Solrcloud 4 inconsistent results count-commitwithinms issue:
Issue description:
I have four nodes solrcloud setup version 4.10 and my collection has 4 shards, 2 replicas and 5 zookeeper nodes. My application provide the search ability with realtime data ingestion, both data ingestion and search processes runs in parallel.
Every day the data load is around 2~3MM records(insert/update operations) and total documents count is 80MM+.
The problem I was facing is that the solr returns very inconsistent records count during peak time of data ingestion.
Sample query:
for i in `seq 1 50`; do curl 'http://localhost:8888/solr/OPTUM/select?q=\*:\*&wt=json&indent=true'|grep numFound|rev|cut -d'{' -f1 |rev done
The response numfound
variable shows sometime very less documents count then actually present in solr.
Solution:
I could not find exact root cause of this problem but temporarily I did a work around to resolve this error.
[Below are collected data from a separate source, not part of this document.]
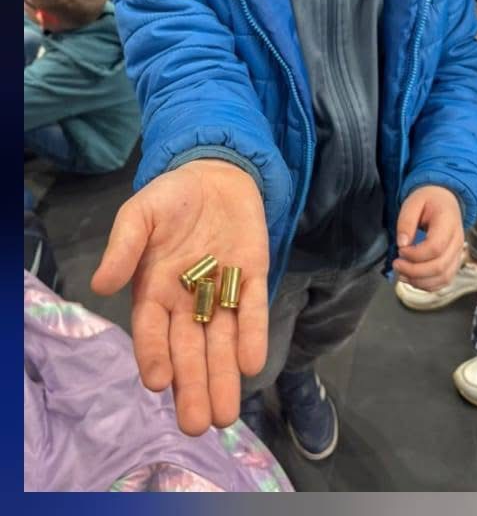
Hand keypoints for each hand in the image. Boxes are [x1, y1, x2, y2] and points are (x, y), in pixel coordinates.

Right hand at [91, 160, 268, 436]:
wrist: (216, 172)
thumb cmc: (171, 198)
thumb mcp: (140, 213)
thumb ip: (123, 246)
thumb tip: (102, 283)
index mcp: (155, 291)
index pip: (152, 332)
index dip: (153, 357)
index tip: (159, 383)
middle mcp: (188, 301)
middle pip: (189, 351)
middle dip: (192, 388)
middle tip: (196, 425)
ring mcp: (222, 292)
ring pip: (221, 342)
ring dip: (222, 378)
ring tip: (224, 417)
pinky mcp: (252, 277)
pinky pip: (251, 310)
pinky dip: (252, 335)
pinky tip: (250, 364)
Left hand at [392, 184, 464, 291]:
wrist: (445, 200)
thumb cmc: (429, 200)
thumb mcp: (413, 202)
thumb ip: (406, 221)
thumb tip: (402, 244)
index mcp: (448, 222)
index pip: (435, 247)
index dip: (415, 255)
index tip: (401, 250)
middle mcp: (458, 240)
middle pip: (439, 267)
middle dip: (414, 271)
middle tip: (397, 264)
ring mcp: (458, 253)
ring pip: (443, 278)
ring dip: (420, 281)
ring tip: (402, 274)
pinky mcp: (454, 262)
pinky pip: (444, 281)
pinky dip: (428, 285)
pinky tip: (413, 278)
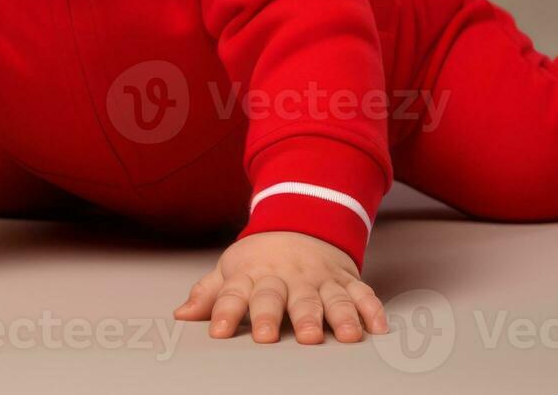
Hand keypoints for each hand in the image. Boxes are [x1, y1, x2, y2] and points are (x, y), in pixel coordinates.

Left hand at [173, 231, 388, 343]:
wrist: (300, 220)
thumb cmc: (261, 257)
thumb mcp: (231, 268)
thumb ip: (209, 293)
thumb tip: (181, 314)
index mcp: (254, 275)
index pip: (236, 293)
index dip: (226, 312)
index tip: (218, 332)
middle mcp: (288, 277)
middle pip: (285, 298)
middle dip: (283, 317)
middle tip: (277, 337)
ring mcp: (319, 278)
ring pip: (329, 298)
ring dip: (337, 317)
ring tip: (344, 336)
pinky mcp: (345, 279)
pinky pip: (362, 293)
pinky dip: (371, 309)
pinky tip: (377, 327)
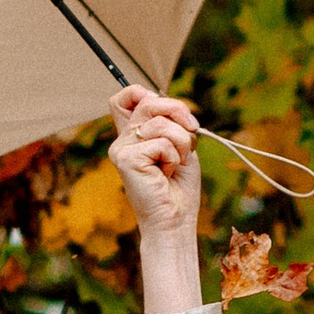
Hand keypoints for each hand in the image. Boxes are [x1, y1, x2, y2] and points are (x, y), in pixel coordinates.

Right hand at [110, 85, 201, 237]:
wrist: (175, 220)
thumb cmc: (178, 187)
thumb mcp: (180, 145)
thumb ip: (171, 122)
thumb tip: (173, 105)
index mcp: (133, 136)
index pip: (124, 97)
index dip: (145, 92)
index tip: (172, 112)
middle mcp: (122, 140)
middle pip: (147, 101)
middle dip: (178, 110)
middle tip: (193, 131)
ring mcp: (121, 149)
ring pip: (160, 123)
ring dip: (181, 142)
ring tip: (175, 164)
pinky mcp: (126, 159)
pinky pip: (161, 142)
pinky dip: (174, 156)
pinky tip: (167, 173)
I had been using solrj4.x softcommit method(UpdateRequest.setCommitWithin( commitWithinMs )) which I commented and used all commit strategy at solr end.
<autocommit>
<maxtime>15000</maxtime>
<opensearcher>false</opensearcher>
</autocommit><autosoftcommit>
<maxtime>2000</maxtime>
</autosoftcommit>
I am getting consistent result from solr but still I am not sure why solrj client side commit isn’t working.